Reproduce, exactly and in full, only the lines below from the one containing "y Plus Hotel by Best Western" through the one containing "ta av gratis".

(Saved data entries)
:::

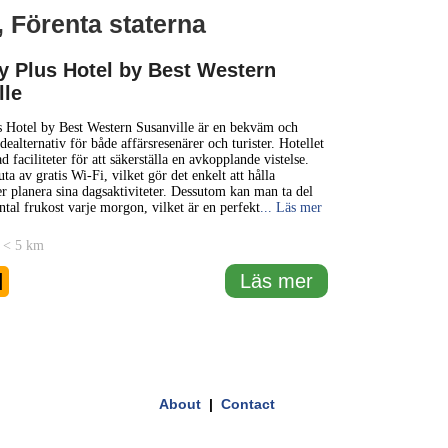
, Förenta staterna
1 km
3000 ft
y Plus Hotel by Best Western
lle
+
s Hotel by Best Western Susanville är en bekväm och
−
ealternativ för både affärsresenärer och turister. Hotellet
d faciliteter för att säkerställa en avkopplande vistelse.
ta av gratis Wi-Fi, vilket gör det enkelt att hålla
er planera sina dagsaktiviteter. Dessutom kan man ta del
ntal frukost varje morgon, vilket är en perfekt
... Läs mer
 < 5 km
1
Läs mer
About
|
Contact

:::

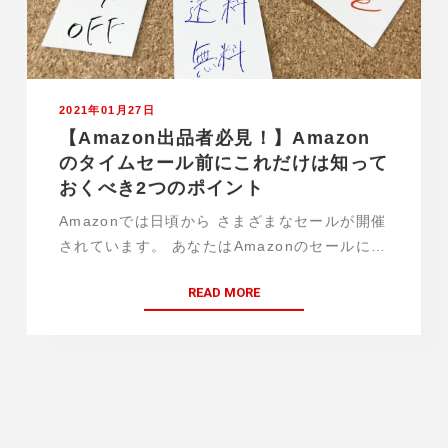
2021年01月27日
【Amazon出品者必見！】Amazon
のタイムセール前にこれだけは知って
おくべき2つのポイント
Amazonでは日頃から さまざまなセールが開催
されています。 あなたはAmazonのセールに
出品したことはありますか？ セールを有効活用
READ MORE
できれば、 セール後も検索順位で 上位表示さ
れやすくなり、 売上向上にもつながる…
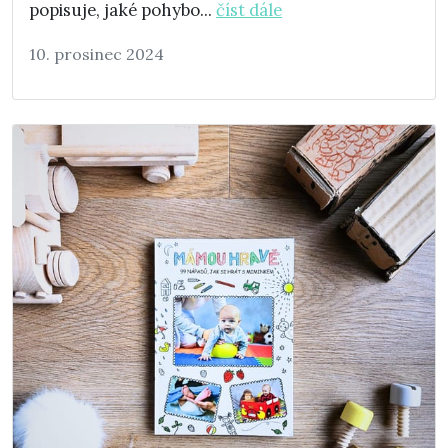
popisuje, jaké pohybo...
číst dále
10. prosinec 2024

:::

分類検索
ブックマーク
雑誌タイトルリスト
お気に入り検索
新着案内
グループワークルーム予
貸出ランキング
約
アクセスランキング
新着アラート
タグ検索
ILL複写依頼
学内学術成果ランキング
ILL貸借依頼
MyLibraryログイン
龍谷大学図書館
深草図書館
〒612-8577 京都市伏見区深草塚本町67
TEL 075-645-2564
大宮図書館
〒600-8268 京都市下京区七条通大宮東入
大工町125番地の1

:::

:: Result for this exercise ::
y Plus Hotel by Best Western
lle
+
s Hotel by Best Western Susanville är en bekväm och
−
ealternativ för både affärsresenärer och turister. Hotellet
d faciliteter för att säkerställa en avkopplande vistelse.
ta av gratis Wi-Fi, vilket gör det enkelt att hålla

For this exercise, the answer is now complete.